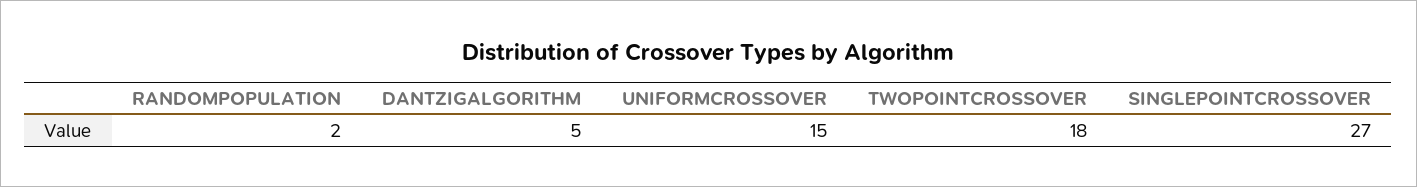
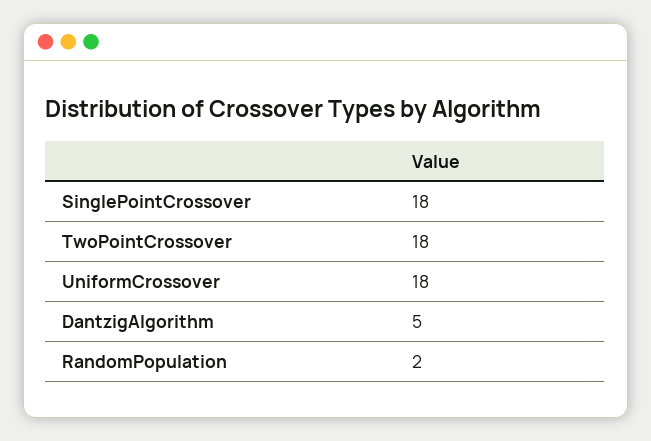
  {
    "RANDOMPOPULATION": 2,
    "DANTZIGALGORITHM": 5,
-   "UNIFORMCROSSOVER": 15,
+   "UNIFORMCROSSOVER": 18,
    "TWOPOINTCROSSOVER": 18,
-   "SINGLEPOINTCROSSOVER": 27
+   "SINGLEPOINTCROSSOVER": 18
  }

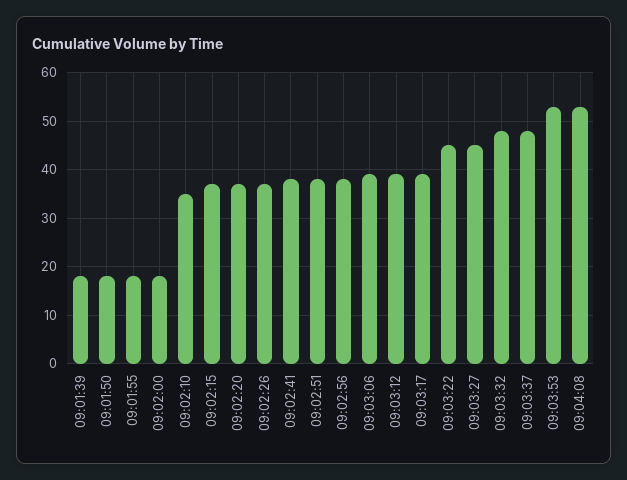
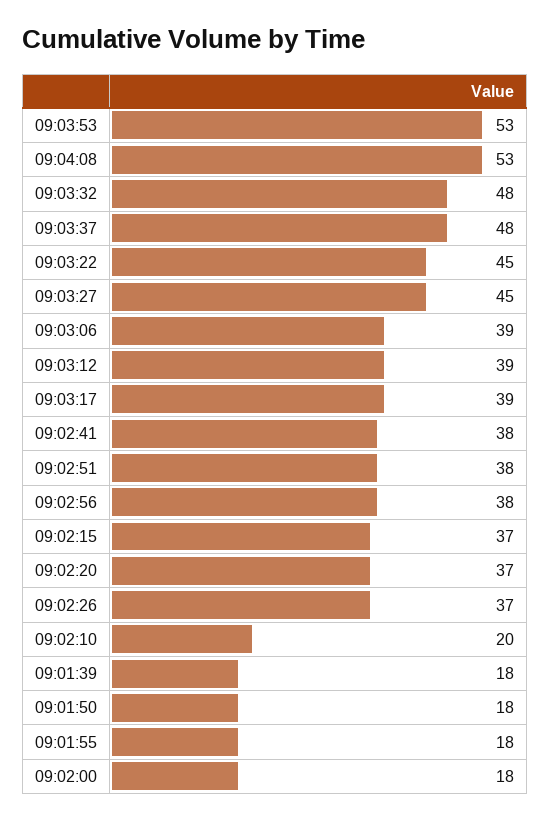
  {
    "09:01:39": 18,
    "09:01:50": 18,
    "09:01:55": 18,
    "09:02:00": 18,
-   "09:02:10": 35,
+   "09:02:10": 20,
    "09:02:15": 37,
    "09:02:20": 37,
    "09:02:26": 37,
    "09:02:41": 38,
    "09:02:51": 38,
    "09:02:56": 38,
    "09:03:06": 39,
    "09:03:12": 39,
    "09:03:17": 39,
    "09:03:22": 45,
    "09:03:27": 45,
    "09:03:32": 48,
    "09:03:37": 48,
    "09:03:53": 53,
    "09:04:08": 53
  }

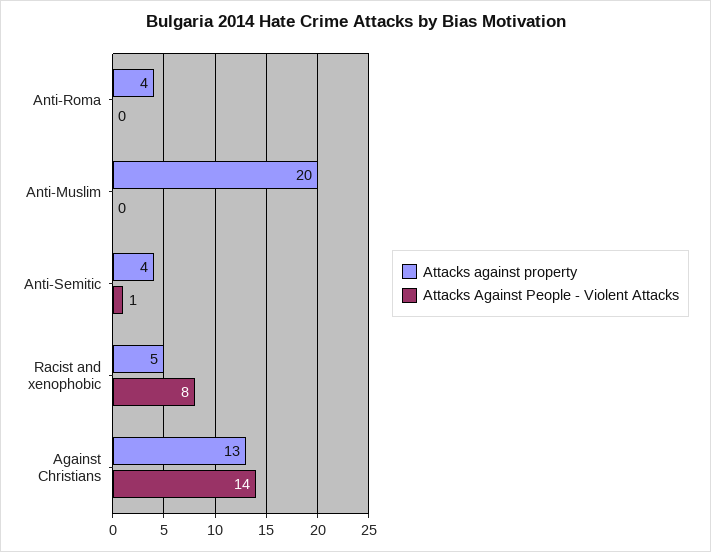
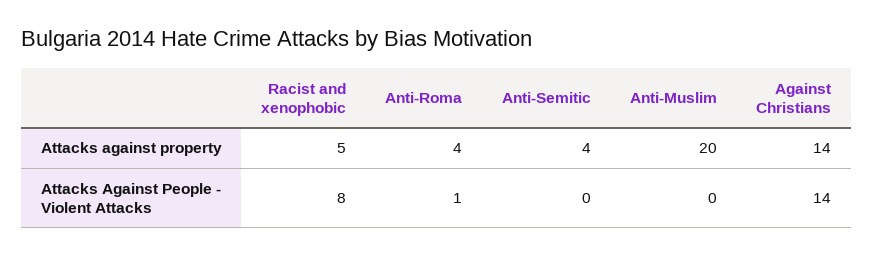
  {
    "Attacks against property": {
      "Anti-Roma": 4,
      "Anti-Muslim": 20,
      "Anti-Semitic": 4,
      "Racist and xenophobic": 5,
-     "Against Christians": 13
+     "Against Christians": 14
    },
    "Attacks Against People - Violent Attacks": {
-     "Anti-Roma": 0,
+     "Anti-Roma": 1,
      "Anti-Muslim": 0,
-     "Anti-Semitic": 1,
+     "Anti-Semitic": 0,
      "Racist and xenophobic": 8,
      "Against Christians": 14
    }
  }

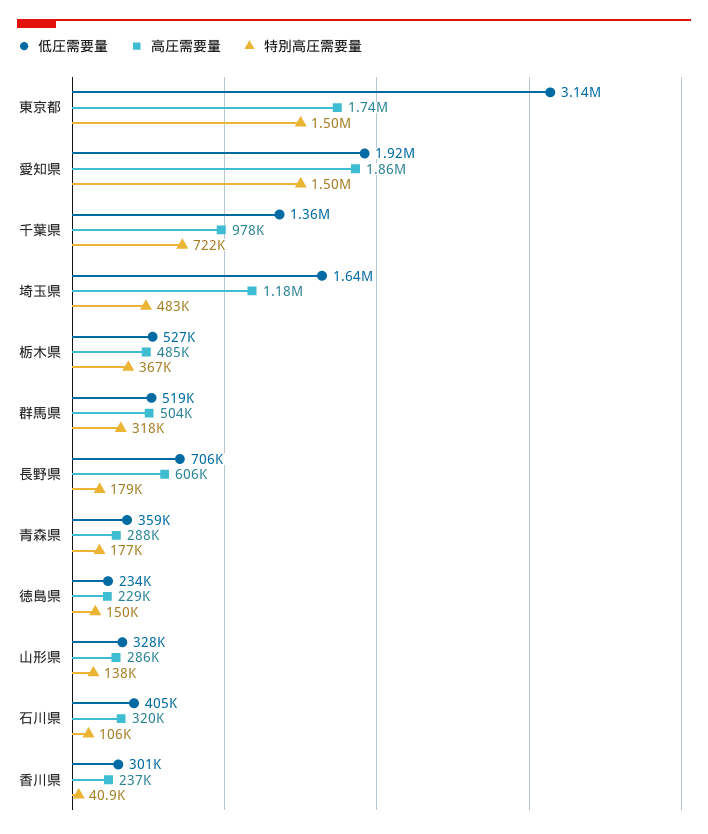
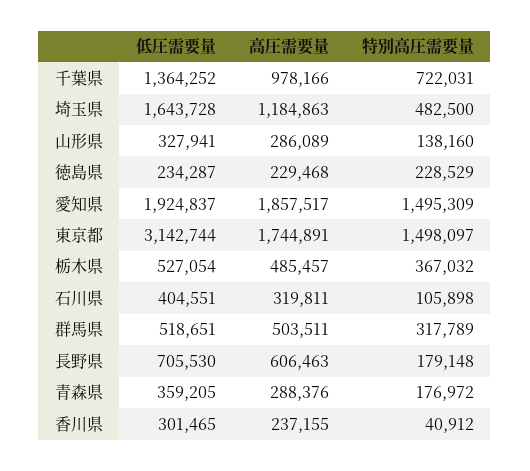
  {
    "低圧需要量": {
      "東京都": 3142744,
      "愛知県": 1924837,
      "千葉県": 1364252,
      "埼玉県": 1643728,
      "栃木県": 527054,
      "群馬県": 518651,
      "長野県": 705530,
      "青森県": 359205,
      "徳島県": 234287,
      "山形県": 327941,
      "石川県": 404551,
      "香川県": 301465
    },
    "高圧需要量": {
      "東京都": 1744891,
      "愛知県": 1857517,
      "千葉県": 978166,
      "埼玉県": 1184863,
      "栃木県": 485457,
      "群馬県": 503511,
      "長野県": 606463,
      "青森県": 288376,
      "徳島県": 229468,
      "山形県": 286089,
      "石川県": 319811,
      "香川県": 237155
    },
    "特別高圧需要量": {
      "東京都": 1498097,
      "愛知県": 1495309,
      "千葉県": 722031,
      "埼玉県": 482500,
      "栃木県": 367032,
      "群馬県": 317789,
      "長野県": 179148,
      "青森県": 176972,
-     "徳島県": 150000,
+     "徳島県": 228529,
      "山形県": 138160,
      "石川県": 105898,
      "香川県": 40912
    }
  }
* * * * * * * * *
Give back the data exactly. Pictures stay out.

  {
    "RANDOMPOPULATION": 2,
    "DANTZIGALGORITHM": 5,
-   "UNIFORMCROSSOVER": 15,
+   "UNIFORMCROSSOVER": 18,
    "TWOPOINTCROSSOVER": 18,
-   "SINGLEPOINTCROSSOVER": 27
+   "SINGLEPOINTCROSSOVER": 18
  }

  {
    "09:01:39": 18,
    "09:01:50": 18,
    "09:01:55": 18,
    "09:02:00": 18,
-   "09:02:10": 35,
+   "09:02:10": 20,
    "09:02:15": 37,
    "09:02:20": 37,
    "09:02:26": 37,
    "09:02:41": 38,
    "09:02:51": 38,
    "09:02:56": 38,
    "09:03:06": 39,
    "09:03:12": 39,
    "09:03:17": 39,
    "09:03:22": 45,
    "09:03:27": 45,
    "09:03:32": 48,
    "09:03:37": 48,
    "09:03:53": 53,
    "09:04:08": 53
  }

  {
    "Attacks against property": {
      "Anti-Roma": 4,
      "Anti-Muslim": 20,
      "Anti-Semitic": 4,
      "Racist and xenophobic": 5,
-     "Against Christians": 13
+     "Against Christians": 14
    },
    "Attacks Against People - Violent Attacks": {
-     "Anti-Roma": 0,
+     "Anti-Roma": 1,
      "Anti-Muslim": 0,
-     "Anti-Semitic": 1,
+     "Anti-Semitic": 0,
      "Racist and xenophobic": 8,
      "Against Christians": 14
    }
  }

  {
    "低圧需要量": {
      "東京都": 3142744,
      "愛知県": 1924837,
      "千葉県": 1364252,
      "埼玉県": 1643728,
      "栃木県": 527054,
      "群馬県": 518651,
      "長野県": 705530,
      "青森県": 359205,
      "徳島県": 234287,
      "山形県": 327941,
      "石川県": 404551,
      "香川県": 301465
    },
    "高圧需要量": {
      "東京都": 1744891,
      "愛知県": 1857517,
      "千葉県": 978166,
      "埼玉県": 1184863,
      "栃木県": 485457,
      "群馬県": 503511,
      "長野県": 606463,
      "青森県": 288376,
      "徳島県": 229468,
      "山形県": 286089,
      "石川県": 319811,
      "香川県": 237155
    },
    "特別高圧需要量": {
      "東京都": 1498097,
      "愛知県": 1495309,
      "千葉県": 722031,
      "埼玉県": 482500,
      "栃木県": 367032,
      "群馬県": 317789,
      "長野県": 179148,
      "青森県": 176972,
-     "徳島県": 150000,
+     "徳島県": 228529,
      "山形県": 138160,
      "石川県": 105898,
      "香川県": 40912
    }
  }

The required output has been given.